The reason CTR is still so low is that when you pay Zuckerberg money, you are paying for people’s passive scrolling thumb. That’s why Facebook ads are being jammed in all parts of the app now; From Messenger, to Marketplace to Instant Articles etc. Anywhere Zucks can squeeze an ad impression in, he will, whether people will notice it or not. (Source)
‘Nuf said.
7. Cross channel marketing
This challenge involves attracting and retaining customers within a multi- step and multi-channel activity chain.
For example, an advertiser will initiate an email exchange to a new potential prospect which leads that recipient to click through to the website. Once the user lands on a website, the advertiser can reengage in a multitude of way from retargeting and social ads to post web site visit email with a promo offer.
There are as many technologically models to manage a cross channel campaigns as there are campaigns to be managed.
The challenge for advertisers is how to extract the data from these various channel specific channels into a cogent story that drives specific action.
There many new platforms that claim to hoover up all the data from these various channels but their effectiveness is diminished by the many data glitches that pervade these platforms.
This presents another black hole in the data supply chain of marketing.
8. Lack of disruptive innovation
Investors have been conditioned to look for adtech ventures that are SaaS platforms given the reliable recurring revenue. So its no wonder this created an overabundance of SaaS platforms that perform a single task but are incapable of creating the nuanced balance between technology and the human element to create compelling campaigns. SaaS platforms can scale binary deliverables, like impressions, but they can’t “scale” quality within the context of acquisition revenue goals. More and more, advertisers are trying to get back to better crafted campaigns that can be contextually delivered and able to be measured in terms of revenue realization.
9. AI gone rogue
Adtech is littered with firms touting their version of AI that drives efficiency, optimization and accountability.

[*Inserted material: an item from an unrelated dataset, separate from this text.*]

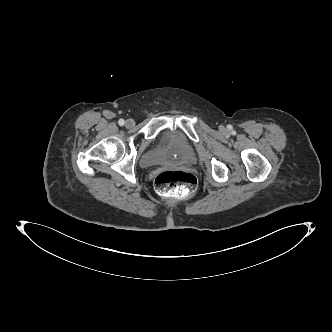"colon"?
<instances>
[{"instance_id":"1","label":"colon","mask_w":332,"mask_h":332,"mask_svg":"<svg viewBox=\"0 0 332 332\" xmlns=\"http://www.w3.org/2000/svg\"><path fill=\"white\" fill-rule=\"evenodd\" d=\"M154 187L162 195L182 198L196 190L197 180L187 171L165 170L155 175Z\"/></svg>"}]
</instances>
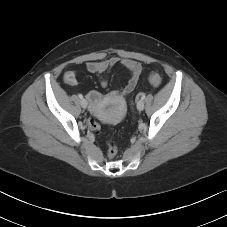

The glittery promises belie the underlying truth that it’s almost impossible to vet whether AI is truly productive. It is even harder to compare competing adtech platform each with their own AI technology.
This leaves a lot to the imagination creating a situation where the cooler sales deck or a smooth salesperson trumps real revenue producing benefits. Never has the expression caveat emptor have more meaning than in the business of buying adtech AI.
10. Systemic adtech trust gaps
Plenty of digital ink has been spilled lamenting the trust gaps in digital marketing around privacy, transparency and accountability. There is even a GDPR fine tracker such as the GDPR Fine Tracker to expose companies that violate consumer privacy standards. A sad testmamont to the state of adtech in and of itself.
There are many reasons adtech fails advertisers which accounts for the pitiable state of adtech. The internet is a content serving yet adtech quickly abandoned that fundamental truth once it realized content can’t scale like gameable impressions or even clicks.
This gave license to many firms to create adtech venture that were better at gaming investors to believe they had innovation or marketers that they could reach real people then creating genuinely useful adtech.
The gig is up and not a moment too soon.